Collect every line of the data below that contains the word "больше", treating uppercase and lowercase as different.

*** Begin section ***

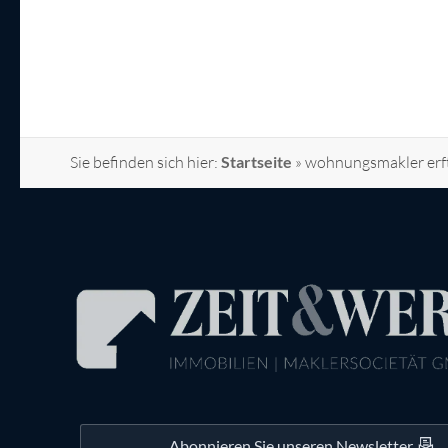
Sie befinden sich hier:
Startseite
»
wohnungsmakler erf
Abonnieren Sie unseren Newsletter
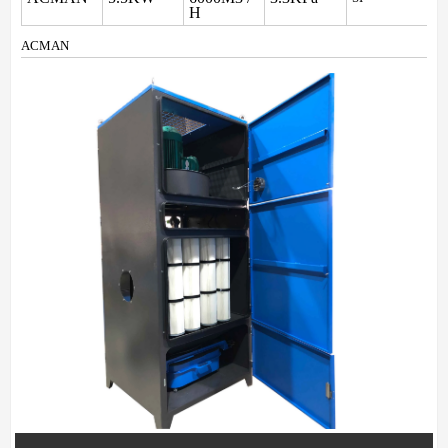
H
ACMAN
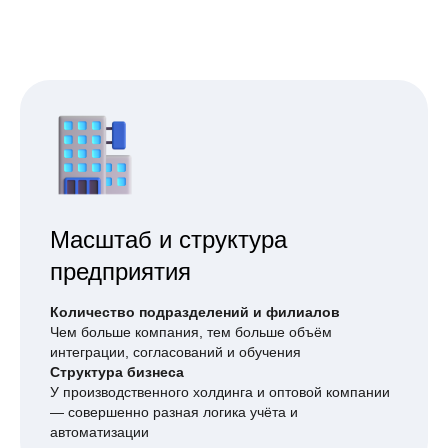
Масштаб и структура
предприятия
Количество подразделений и филиалов
Чем больше компания, тем больше объём
интеграции, согласований и обучения
Структура бизнеса
У производственного холдинга и оптовой компании
— совершенно разная логика учёта и
автоматизации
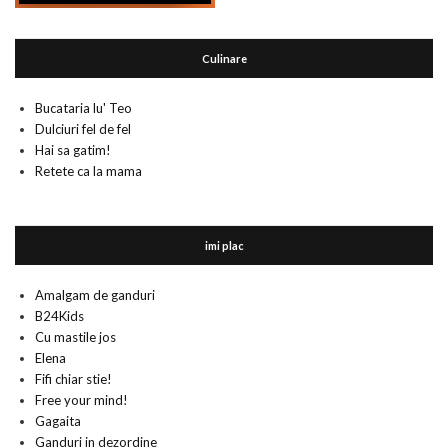
Culinare
Bucataria lu' Teo
Dulciuri fel de fel
Hai sa gatim!
Retete ca la mama
imi plac
Amalgam de ganduri
B24Kids
Cu mastile jos
Elena
Fifi chiar stie!
Free your mind!
Gagaita
Ganduri in dezordine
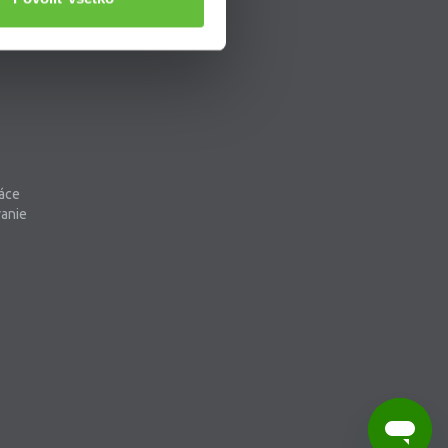
áce
vanie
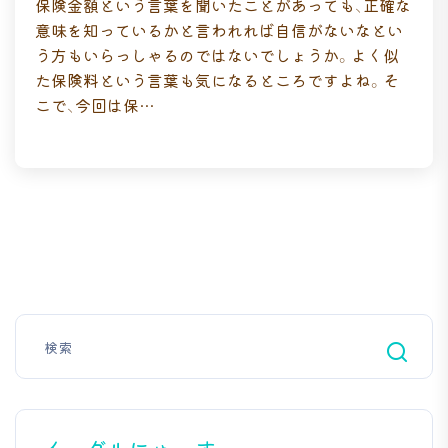
保険金額という言葉を聞いたことがあっても、正確な
意味を知っているかと言われれば自信がないなとい
う方もいらっしゃるのではないでしょうか。よく似
た保険料という言葉も気になるところですよね。そ
こで、今回は保…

*** End section ***

§ **OUTPUT FOR THIS EXERCISE**
Чем больше компания, тем больше объём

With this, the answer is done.